Monday, August 17, 2009

Chartres Cathedral




Friday, August 14, 2009

Bernie’s wanted to see this cathedral for decades. If you’ve studied history, art history, architecture, or half a dozen other areas, you’ve been exposed to Chartres Cathedral.





If you read Ken Follett’s Pillars of the Earth or World Without End, you’ve been obliquely introduced to Chartres.
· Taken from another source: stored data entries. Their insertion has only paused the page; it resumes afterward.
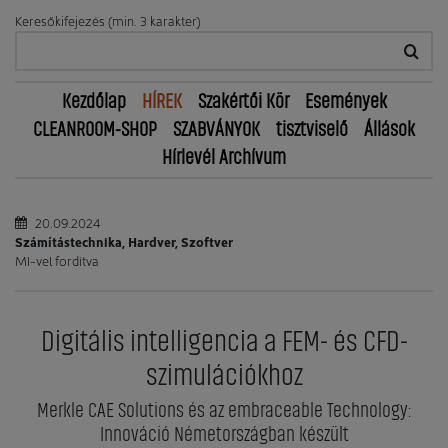
Keresőkifejezés (min. 3 karakter)
Kezdőlap
HÍREK
Szakértői Kör
Események
CLEANROOM-SHOP
SZABVÁNYOK
tisztviselő
Állások
Hírlevél Archívum
20.09.2024
Számítástechnika, Hardver, Szoftver
MI-vel fordítva
Digitális intelligencia a FEM- és CFD-
szimulációkhoz
Merkle CAE Solutions és az embraceable Technology:
Innováció Németországban készült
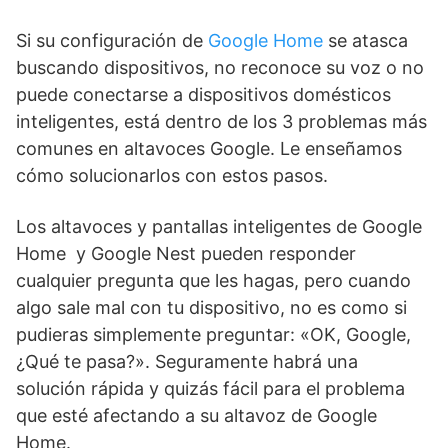
Si su configuración de
Google Home
se atasca
buscando dispositivos, no reconoce su voz o no
puede conectarse a dispositivos domésticos
inteligentes, está dentro de los 3 problemas más
comunes en altavoces Google. Le enseñamos
cómo solucionarlos con estos pasos.
Los altavoces y pantallas inteligentes de Google
Home y Google Nest pueden responder
cualquier pregunta que les hagas, pero cuando
algo sale mal con tu dispositivo, no es como si
pudieras simplemente preguntar: «OK, Google,
¿Qué te pasa?». Seguramente habrá una
solución rápida y quizás fácil para el problema
que esté afectando a su altavoz de Google
Home.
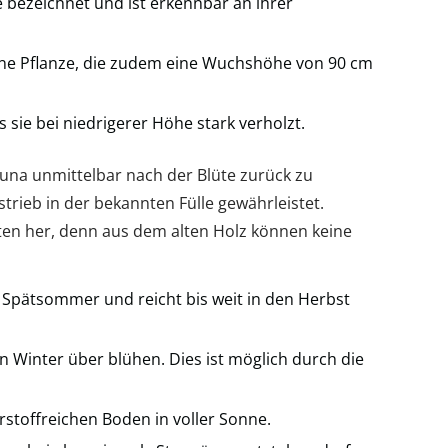
e bezeichnet und ist erkennbar an ihrer
ne Pflanze, die zudem eine Wuchshöhe von 90 cm
s sie bei niedrigerer Höhe stark verholzt.
lluna unmittelbar nach der Blüte zurück zu
trieb in der bekannten Fülle gewährleistet.
en her, denn aus dem alten Holz können keine
im Spätsommer und reicht bis weit in den Herbst
 Winter über blühen. Dies ist möglich durch die
rstoffreichen Boden in voller Sonne.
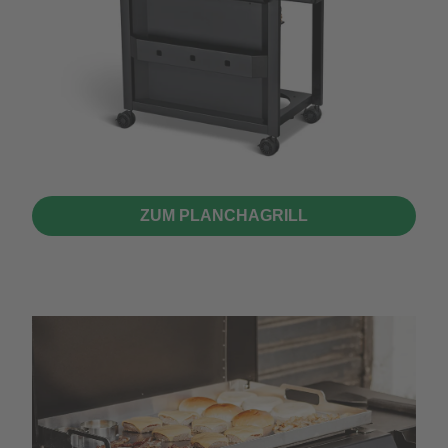
ZUM PLANCHAGRILL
And after reading either of those you could stand here and, amidst the 21st century crowds, see the stonemasons and builders, the townspeople and pilgrims, the hawkers and merchants of the 12th and 13th centuries.

All this is on my mind as we leave our car in a parking building just around the corner from the cathedral. “Be sure your wallet is secure here,” I say. “Thieves have been hanging around here for almost 1000 years.” On the square in front of the church I see the restaurants and souvenir shops and think again that people have been selling food and souvenirs here for nearly ten centuries.

All that dry description in books of the amazing heights the builders achieved with everything pointing toward heaven to remind the peasants of God’s glory fail to prepare you for the real thing.

Our eyes are drawn upward to the vaulted ceilings. I think it would be impossible not to be inspired, looking up in this vast hushed space in which our steps echo even though hundreds of people walk silently around us.

Many people are barefoot, walking the labyrinth in prayer, as did pilgrims in the Middle Ages, symbolizing Jesus’ pilgrimage to Jerusalem.

The stained-glass windows seem more accessible here than at Notre Dame. I am ashamed to confess that I have often not been able to grasp the artistry, craftsmanship, inventiveness and intellect of these people of previous centuries, as if they were not as bright or capable as we of the modern world are. Looking at these exquisite creations I am aware of how far off the mark my thinking has been. I can hardly take my eyes off beautiful “Chartres blue” glass, made by master stained glass makers in the twelfth century. The colors are so rich, so clear and bright - but those words are inadequate.

After we’ve walked around the perimeter, stood in the transept, and peeked in the beautiful side chapels, including the one that holds Mary’s veil, Bernie and I seek out walls and columns that have not been restored, like this column with a small chunk out of the base. We touch the surface, here worn to a silky texture by the thousands of hands that have traced along the circle of marble.

We feel we’re connected to those men and women. They lived out their lives as peasants or kings, believers or power-seekers, eager to do God’s will or to bend God to their purposes, but they all came to Chartres, and now we have come.